Text section start
Pivotal changes to our current food production infrastructure would include the establishment of a new “Food Safety Administration”–to be run by a White House appointed “Administrator of Food Safety”–within the Department of Health and Human Services, and the adoption of a national traceability database designed to “retrieve the history, use and location of an article of food through all stages of its production, processing and distribution” (echoes of the Virginia Peanut Corporation crackdown, no doubt).

Meanwhile, DeLauro has been accused of demagoguery by some who smell a Patriot Act-sized rat rooting around in the farm registry and inspection provisions of the bill:

(Video: YouTube)

Of course, both DeLauro and Monsanto vehemently deny any wrong doing.  And neither H.R. 875 nor its Senate companion S. 510 have cleared so much as a single committee yet.

But independent farmers aren’t going to sit idly by on the sidelines.

Sustainable agriculture supporters are planning to plead their case in person Tuesday, April 21, when they fan out across the Capitol for their “Farm Food Voices” lobbying blitz.
Text section end
Dataset content section start
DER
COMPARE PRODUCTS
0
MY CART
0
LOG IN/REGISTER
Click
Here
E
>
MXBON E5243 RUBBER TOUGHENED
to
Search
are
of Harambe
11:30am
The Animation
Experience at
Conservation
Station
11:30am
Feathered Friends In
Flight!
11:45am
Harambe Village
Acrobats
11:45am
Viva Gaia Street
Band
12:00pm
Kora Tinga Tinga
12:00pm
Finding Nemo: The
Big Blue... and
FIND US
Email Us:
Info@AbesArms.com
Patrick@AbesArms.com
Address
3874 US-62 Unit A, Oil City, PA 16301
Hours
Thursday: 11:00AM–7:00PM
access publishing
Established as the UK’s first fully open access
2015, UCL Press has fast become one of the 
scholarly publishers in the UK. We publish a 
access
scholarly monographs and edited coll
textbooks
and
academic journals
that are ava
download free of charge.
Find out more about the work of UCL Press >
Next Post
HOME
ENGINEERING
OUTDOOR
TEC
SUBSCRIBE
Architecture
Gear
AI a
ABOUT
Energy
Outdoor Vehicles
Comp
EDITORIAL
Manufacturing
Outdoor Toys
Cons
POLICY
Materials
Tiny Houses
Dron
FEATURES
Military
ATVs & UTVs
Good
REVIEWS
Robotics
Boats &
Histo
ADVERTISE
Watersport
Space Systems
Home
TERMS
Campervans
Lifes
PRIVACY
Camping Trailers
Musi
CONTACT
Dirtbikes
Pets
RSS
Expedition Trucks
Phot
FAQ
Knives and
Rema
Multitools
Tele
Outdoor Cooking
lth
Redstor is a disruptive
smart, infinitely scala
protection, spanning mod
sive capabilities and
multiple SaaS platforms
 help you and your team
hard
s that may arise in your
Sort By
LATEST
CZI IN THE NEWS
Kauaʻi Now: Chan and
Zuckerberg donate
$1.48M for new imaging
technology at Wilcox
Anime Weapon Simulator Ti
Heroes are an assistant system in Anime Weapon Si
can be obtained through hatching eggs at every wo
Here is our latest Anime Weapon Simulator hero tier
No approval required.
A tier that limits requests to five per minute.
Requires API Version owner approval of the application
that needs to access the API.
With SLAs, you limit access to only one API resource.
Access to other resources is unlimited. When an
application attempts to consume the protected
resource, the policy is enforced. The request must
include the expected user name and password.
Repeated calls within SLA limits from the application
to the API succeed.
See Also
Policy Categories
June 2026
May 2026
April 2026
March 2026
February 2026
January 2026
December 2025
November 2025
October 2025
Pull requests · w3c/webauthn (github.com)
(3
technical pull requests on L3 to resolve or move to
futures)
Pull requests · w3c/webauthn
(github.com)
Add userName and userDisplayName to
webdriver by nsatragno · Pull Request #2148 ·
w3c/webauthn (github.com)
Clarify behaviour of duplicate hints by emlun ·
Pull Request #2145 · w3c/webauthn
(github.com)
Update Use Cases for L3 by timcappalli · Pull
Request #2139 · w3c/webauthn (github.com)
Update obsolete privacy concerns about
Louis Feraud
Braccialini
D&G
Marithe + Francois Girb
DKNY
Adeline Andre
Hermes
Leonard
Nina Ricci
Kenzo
Dataset content section end
To do ▸
a) According to the text on the food safety bill, through which stages would the national traceability database follow an article of food? Name every one.
b) Extend the article on the federal food safety bill, starting right after its final sentence.

Responses per task ▸
a) Production, processing, distribution

b)
Deborah Stockton, executive director of the National Independent Consumers and Farmers Association, and Polyface Farms operator Joel Salatin are expected to host a reception that evening where locally sourced foods will be served, while the morning will be dedicated to bending solons’ ears and pressing the flesh with congressional aides.

Anxious to write yourself into this David v. Goliath storyline? Head downtown on Tuesday and investigate the issues for yourself.

Otherwise, sit back in silence and wait for the next batch of tainted food to be delivered to your door/favorite restaurant/neighborhood grocery.